Having the debate over sanctions now—or any retaliative measure, to be honest—only makes it seem as though you can escape punishment by attempting and failing to murder lots of people.

There is also the problem of pretending the Iranian attacks occurred in a vacuum. “U.S. and Western officials anticipate that Israel will quickly respond to Iran’s attacks, as soon as Monday, officials said,” the Journal reports. “But the officials said they hoped both countries could come away with a sense of victory, giving them an off-ramp that would limit escalatory moves.” (Emphasis added.)

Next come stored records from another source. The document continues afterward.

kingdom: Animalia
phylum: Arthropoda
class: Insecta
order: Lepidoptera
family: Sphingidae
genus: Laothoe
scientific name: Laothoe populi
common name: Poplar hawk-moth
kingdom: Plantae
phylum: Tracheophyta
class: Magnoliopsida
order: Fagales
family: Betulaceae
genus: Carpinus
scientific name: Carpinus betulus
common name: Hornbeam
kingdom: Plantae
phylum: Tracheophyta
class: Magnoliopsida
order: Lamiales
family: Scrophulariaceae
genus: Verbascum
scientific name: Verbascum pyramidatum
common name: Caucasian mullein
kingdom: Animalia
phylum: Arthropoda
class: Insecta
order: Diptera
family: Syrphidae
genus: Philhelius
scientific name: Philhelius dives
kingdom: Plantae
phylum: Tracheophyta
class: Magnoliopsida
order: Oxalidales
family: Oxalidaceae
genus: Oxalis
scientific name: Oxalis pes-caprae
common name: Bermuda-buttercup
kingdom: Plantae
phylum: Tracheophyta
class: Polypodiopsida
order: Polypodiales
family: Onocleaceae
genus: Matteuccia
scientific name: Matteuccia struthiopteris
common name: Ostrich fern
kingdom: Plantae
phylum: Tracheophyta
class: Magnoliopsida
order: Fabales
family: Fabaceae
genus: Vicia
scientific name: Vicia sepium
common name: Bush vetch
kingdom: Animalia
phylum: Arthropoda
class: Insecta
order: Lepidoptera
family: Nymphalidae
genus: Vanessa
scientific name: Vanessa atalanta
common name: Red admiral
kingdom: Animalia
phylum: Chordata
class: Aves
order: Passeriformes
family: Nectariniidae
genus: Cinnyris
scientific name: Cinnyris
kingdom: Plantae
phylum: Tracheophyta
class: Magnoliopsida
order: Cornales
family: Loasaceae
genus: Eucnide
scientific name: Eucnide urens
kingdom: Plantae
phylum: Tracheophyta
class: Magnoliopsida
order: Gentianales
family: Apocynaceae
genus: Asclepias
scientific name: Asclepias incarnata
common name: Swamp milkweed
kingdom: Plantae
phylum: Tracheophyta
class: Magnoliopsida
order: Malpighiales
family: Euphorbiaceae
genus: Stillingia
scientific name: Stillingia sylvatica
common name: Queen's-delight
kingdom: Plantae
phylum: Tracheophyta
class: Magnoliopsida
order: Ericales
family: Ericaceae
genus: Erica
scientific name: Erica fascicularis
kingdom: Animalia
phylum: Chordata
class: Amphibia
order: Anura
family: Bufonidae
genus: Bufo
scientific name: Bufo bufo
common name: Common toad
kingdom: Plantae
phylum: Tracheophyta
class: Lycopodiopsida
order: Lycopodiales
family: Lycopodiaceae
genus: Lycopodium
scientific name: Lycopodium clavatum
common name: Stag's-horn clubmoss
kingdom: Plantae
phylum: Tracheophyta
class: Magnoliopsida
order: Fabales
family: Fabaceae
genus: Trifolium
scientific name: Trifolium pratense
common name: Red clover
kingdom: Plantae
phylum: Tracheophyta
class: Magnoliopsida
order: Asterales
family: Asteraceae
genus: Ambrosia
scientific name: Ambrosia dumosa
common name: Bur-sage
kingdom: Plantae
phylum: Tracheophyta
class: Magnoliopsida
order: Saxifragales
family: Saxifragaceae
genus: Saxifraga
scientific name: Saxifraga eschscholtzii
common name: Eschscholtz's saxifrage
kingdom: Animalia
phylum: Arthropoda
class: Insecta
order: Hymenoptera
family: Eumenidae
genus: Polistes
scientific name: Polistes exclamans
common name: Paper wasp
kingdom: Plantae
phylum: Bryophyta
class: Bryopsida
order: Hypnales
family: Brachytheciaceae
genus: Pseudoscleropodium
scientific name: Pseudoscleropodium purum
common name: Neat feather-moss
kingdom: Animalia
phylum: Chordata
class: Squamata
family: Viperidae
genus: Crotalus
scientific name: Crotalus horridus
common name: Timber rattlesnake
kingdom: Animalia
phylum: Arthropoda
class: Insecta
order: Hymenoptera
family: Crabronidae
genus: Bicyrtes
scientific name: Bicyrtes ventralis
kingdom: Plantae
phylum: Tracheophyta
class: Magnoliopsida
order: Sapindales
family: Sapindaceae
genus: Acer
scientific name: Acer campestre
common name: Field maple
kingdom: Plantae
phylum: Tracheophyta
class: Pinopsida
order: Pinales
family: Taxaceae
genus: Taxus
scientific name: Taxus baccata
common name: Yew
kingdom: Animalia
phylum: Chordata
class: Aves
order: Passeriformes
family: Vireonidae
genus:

That does not sound like any punishment is even being considered. If you want Iran to “come away with a sense of victory,” you certainly wouldn’t come down on the mullahs’ heads. More generally, as a world power trying to maintain equilibrium in an American-led global order, why on earth would you want Iran to come away with a sense of victory at all? That strikes me as a mortifying statement.

The Iranian attack was an unprecedented and direct act of war. Iran should not be left with a sense of victory. It should, by definition, be shown to have very clearly lost this exchange, otherwise it will be repeated. If you want this reckless attack to cost Iran, but you don’t want to see a wider military escalation, then your obvious move is to have sanctions at the ready. Not to discuss sanctions. Not to be talked into sanctions by Israel, as if the Jewish state must negotiate with the U.S. for its right to assert its own sovereignty.

A precedent here could have easily been established by automatically linking the Iranian barrage to sanctions, because the world does not want to encourage the idea that rogue states are permitted to take free shots at our allies.

It should have been done already, but it’s not too late: Bring on the sanctions, or the world will have just become a much more dangerous place.